- [Stored items]:
+ + + +
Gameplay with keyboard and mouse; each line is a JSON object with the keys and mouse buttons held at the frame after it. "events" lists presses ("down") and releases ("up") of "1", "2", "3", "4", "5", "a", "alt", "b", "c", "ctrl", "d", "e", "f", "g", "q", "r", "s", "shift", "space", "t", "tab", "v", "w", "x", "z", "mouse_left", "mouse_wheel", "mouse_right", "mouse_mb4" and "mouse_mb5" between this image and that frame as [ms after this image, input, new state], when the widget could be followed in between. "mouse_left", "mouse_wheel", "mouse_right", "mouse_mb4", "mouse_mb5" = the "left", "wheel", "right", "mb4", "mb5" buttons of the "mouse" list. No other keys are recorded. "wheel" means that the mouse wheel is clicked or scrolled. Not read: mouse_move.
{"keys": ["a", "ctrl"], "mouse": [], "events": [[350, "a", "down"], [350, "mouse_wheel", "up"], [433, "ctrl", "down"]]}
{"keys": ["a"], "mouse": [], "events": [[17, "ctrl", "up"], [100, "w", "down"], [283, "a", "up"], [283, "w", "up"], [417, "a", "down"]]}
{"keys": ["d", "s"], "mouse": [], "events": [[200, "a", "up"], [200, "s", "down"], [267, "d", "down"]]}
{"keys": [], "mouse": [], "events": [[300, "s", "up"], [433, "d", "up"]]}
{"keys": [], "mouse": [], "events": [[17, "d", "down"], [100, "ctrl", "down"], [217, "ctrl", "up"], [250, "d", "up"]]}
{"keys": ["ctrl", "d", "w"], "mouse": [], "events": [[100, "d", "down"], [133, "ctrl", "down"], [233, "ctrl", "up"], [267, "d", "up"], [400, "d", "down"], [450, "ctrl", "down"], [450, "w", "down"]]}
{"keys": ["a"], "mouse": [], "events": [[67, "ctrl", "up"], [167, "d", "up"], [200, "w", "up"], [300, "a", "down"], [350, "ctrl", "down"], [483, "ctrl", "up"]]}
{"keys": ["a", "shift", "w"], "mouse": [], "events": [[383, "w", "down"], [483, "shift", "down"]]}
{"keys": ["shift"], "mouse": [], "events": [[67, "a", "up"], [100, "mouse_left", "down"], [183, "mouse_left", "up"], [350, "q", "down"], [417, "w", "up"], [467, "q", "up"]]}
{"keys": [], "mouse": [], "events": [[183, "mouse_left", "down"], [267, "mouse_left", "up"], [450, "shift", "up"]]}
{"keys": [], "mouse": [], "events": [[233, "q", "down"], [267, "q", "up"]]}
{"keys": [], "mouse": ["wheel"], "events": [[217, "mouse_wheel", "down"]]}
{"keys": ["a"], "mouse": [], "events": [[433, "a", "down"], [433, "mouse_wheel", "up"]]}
+ + + +
- [What the task requires]:
Go through the entries above and copy out every line that includes the word "shift".

- [Expected answer]:
Gameplay with keyboard and mouse; each line is a JSON object with the keys and mouse buttons held at the frame after it. "events" lists presses ("down") and releases ("up") of "1", "2", "3", "4", "5", "a", "alt", "b", "c", "ctrl", "d", "e", "f", "g", "q", "r", "s", "shift", "space", "t", "tab", "v", "w", "x", "z", "mouse_left", "mouse_wheel", "mouse_right", "mouse_mb4" and "mouse_mb5" between this image and that frame as [ms after this image, input, new state], when the widget could be followed in between. "mouse_left", "mouse_wheel", "mouse_right", "mouse_mb4", "mouse_mb5" = the "left", "wheel", "right", "mb4", "mb5" buttons of the "mouse" list. No other keys are recorded. "wheel" means that the mouse wheel is clicked or scrolled. Not read: mouse_move.
{"keys": ["a", "shift", "w"], "mouse": [], "events": [[383, "w", "down"], [483, "shift", "down"]]}
{"keys": ["shift"], "mouse": [], "events": [[67, "a", "up"], [100, "mouse_left", "down"], [183, "mouse_left", "up"], [350, "q", "down"], [417, "w", "up"], [467, "q", "up"]]}
{"keys": [], "mouse": [], "events": [[183, "mouse_left", "down"], [267, "mouse_left", "up"], [450, "shift", "up"]]}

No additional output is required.